◆ **Request 1**
Transcribe everything in the article on the APT29 MITRE ATT&CK evaluation results from "Interpreting the 2019/2020" down to "with that information?".

Interpreting the 2019/2020 APT29 MITRE ATT&CK Vendor Evaluation Results

May 6, 2020 | 6 min read


This year, MITRE’s ATT&CK based evaluation focused on demonstrating 30 separate industry technology defense capabilities against a series of attacks simulating the advanced Tactics, Techniques and Procedures (TTPs) of a Russian Government-sponsored offensive cyber operations group called Advanced Persistent Threat 29 (“APT29”). Within days of their posting of the results, waves of materials came in from the vendors claiming success from MITRE’s results. For those who’ve seen the raw results from MITRE (which never explicitly score anything as “good or bad”), you’re probably wondering:

  1. Is the vendor response just good marketing/hype?
  2. What’s an impartial view of who did well and who didn’t?
  3. How do I interpret the MITRE results for myself, and what do I do with that information?

First, the MITRE results are not easy to interpret because MITRE’s goal isn’t the same as Gartner or Forrester who offer vendor and capability reviews. They’re not trying to rank, they’re trying to identify how well a tool’s detection and alerting capabilities align with APT TTPs. You can definitely derive *some* good and bad outcomes from the MITRE evaluation, but what BlueVoyant found most interesting was some common themes across all “scores.”

Again, “score” may not be the most accurate term in this case because it implies winners and losers, but for the sake of simplicity, we’ll use it anyway.

Looking at the image below, as an example, the X axis is the attack lifecycle representing the various phases of how the simulated attack gets executed by the red team. The Y axis is the number of possible detections, aka attacker "procedures" or “techniques”, present in each phase that a tool could, and hopefully DOES, detect.

The color coding is where it gets interesting. There are 6 different types of “scores” assigned with colors to highlight the “type” of detection used by the tool to respond. The following is the way that we, BlueVoyant, interpret these scores - which does NOT represent any opinion from MITRE or the vendors who were evaluated.

  • "None" or dark blue means there was no alert for that particular attack procedure. There may have been “an alert,” but it was associated with some other signal on the endpoint. Maybe a misfire, or maybe an alert from a completely different procedure being conducted at the same time. This could be considered “a miss,” but keep in mind that there still may be an actionable alert which a SOC could use to respond and contain from another attack procedure, potentially with the same outcome. So it may not be a total “miss”.

◆ **Request 2**
In the entries, restate word for word everything from the line containing "13. April 2026" down to the line containing "Cool sorgt für", including both of those lines.

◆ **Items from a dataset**

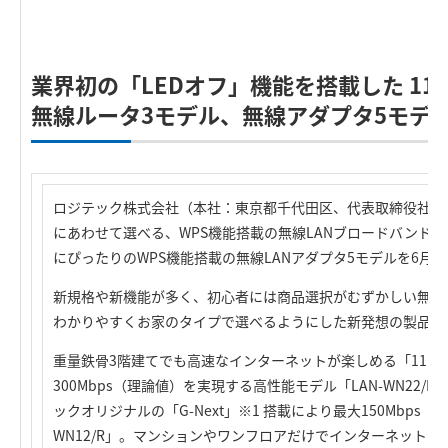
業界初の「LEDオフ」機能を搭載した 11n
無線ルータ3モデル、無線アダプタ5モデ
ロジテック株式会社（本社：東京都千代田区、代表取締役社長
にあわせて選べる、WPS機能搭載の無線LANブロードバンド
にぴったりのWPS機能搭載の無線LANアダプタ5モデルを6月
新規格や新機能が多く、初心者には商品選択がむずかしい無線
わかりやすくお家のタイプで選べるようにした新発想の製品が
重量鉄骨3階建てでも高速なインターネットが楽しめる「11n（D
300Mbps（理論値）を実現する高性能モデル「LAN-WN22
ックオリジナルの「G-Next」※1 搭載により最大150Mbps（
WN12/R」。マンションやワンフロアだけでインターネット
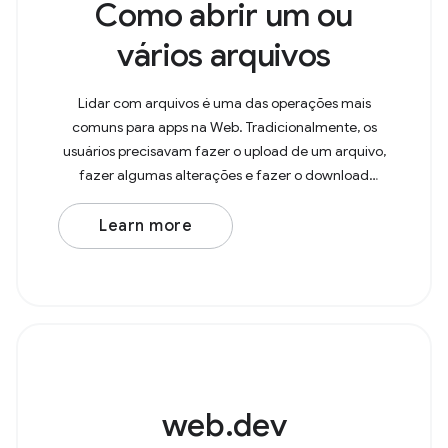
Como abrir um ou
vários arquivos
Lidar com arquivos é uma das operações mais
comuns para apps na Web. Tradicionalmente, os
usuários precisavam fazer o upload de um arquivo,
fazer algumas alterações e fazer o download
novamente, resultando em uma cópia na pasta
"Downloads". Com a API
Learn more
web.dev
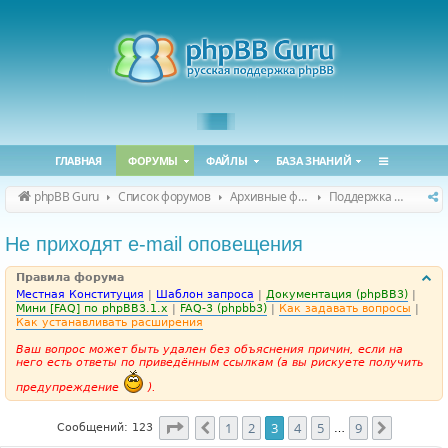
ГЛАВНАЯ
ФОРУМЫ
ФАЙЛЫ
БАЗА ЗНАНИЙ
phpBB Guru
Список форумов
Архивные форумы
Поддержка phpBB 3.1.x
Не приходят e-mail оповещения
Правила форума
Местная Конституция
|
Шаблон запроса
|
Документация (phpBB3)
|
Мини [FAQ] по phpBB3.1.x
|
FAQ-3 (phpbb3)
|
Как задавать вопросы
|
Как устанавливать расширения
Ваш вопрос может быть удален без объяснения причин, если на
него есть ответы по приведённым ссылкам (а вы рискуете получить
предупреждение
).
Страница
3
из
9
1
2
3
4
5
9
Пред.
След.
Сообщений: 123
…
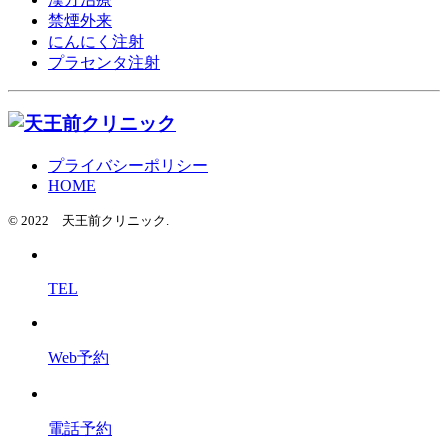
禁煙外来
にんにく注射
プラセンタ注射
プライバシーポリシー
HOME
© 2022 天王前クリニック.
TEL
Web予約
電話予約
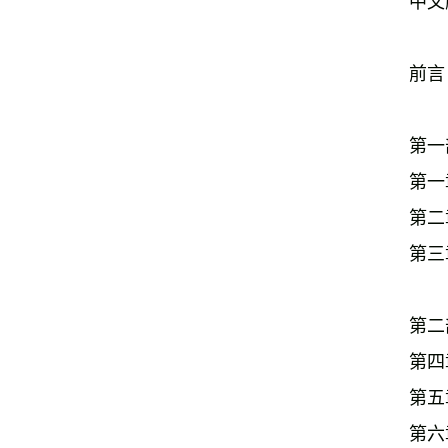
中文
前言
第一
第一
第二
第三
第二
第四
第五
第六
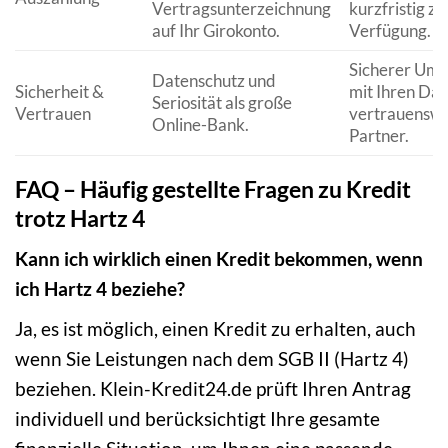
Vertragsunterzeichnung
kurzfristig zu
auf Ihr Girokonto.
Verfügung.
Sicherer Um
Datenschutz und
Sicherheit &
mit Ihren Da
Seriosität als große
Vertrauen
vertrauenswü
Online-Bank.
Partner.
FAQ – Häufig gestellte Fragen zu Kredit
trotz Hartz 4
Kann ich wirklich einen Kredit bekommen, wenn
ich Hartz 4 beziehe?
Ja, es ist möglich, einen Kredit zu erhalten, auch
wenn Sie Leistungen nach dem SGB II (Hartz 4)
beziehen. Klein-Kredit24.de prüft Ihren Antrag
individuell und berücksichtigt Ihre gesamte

* * *

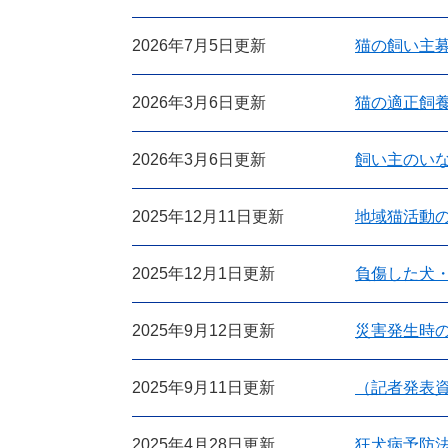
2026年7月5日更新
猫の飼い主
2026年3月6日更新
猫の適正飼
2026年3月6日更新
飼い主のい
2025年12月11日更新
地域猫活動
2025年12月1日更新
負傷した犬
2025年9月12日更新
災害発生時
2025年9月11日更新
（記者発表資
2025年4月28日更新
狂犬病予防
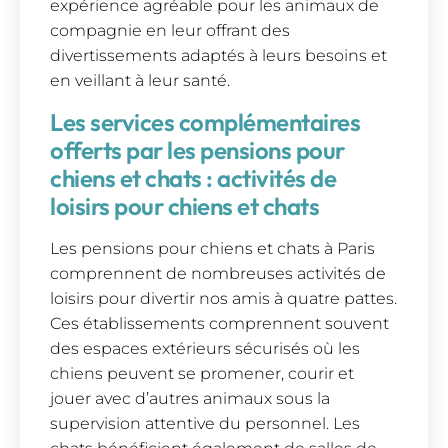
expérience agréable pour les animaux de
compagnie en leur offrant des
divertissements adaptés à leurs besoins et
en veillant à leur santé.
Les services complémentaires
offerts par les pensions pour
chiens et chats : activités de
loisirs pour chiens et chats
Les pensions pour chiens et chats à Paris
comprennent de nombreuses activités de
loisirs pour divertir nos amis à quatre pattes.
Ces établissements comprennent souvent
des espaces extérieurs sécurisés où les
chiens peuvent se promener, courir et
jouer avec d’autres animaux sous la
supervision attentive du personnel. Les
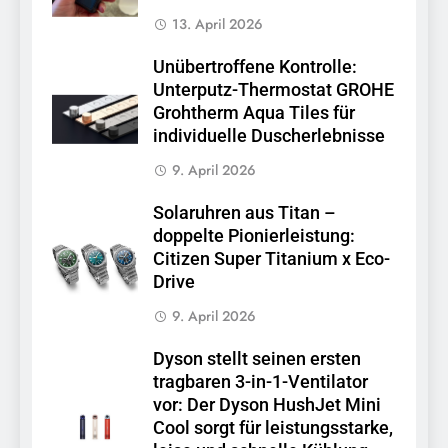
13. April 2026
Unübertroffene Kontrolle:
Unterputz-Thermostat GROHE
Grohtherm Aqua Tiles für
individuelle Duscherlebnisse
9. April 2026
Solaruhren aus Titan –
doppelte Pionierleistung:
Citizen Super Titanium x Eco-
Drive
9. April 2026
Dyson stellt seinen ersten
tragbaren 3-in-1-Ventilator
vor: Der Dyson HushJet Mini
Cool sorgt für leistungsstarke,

...

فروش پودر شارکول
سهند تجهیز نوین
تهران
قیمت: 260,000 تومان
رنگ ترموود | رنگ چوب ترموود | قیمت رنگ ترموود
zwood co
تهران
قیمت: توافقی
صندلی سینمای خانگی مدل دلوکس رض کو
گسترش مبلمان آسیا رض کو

◆ **Written solution 1**
Interpreting the 2019/2020 APT29 MITRE ATT&CK Vendor Evaluation Results

May 6, 2020 | 6 min read


This year, MITRE’s ATT&CK based evaluation focused on demonstrating 30 separate industry technology defense capabilities against a series of attacks simulating the advanced Tactics, Techniques and Procedures (TTPs) of a Russian Government-sponsored offensive cyber operations group called Advanced Persistent Threat 29 (“APT29”). Within days of their posting of the results, waves of materials came in from the vendors claiming success from MITRE’s results. For those who’ve seen the raw results from MITRE (which never explicitly score anything as “good or bad”), you’re probably wondering:

  1. Is the vendor response just good marketing/hype?
  2. What’s an impartial view of who did well and who didn’t?
  3. How do I interpret the MITRE results for myself, and what do I do with that information?

◆ **Written solution 2**
13. April 2026
Unübertroffene Kontrolle:
Unterputz-Thermostat GROHE
Grohtherm Aqua Tiles für
individuelle Duscherlebnisse
9. April 2026
Solaruhren aus Titan –
doppelte Pionierleistung:
Citizen Super Titanium x Eco-
Drive
9. April 2026
Dyson stellt seinen ersten
tragbaren 3-in-1-Ventilator
vor: Der Dyson HushJet Mini
Cool sorgt für leistungsstarke,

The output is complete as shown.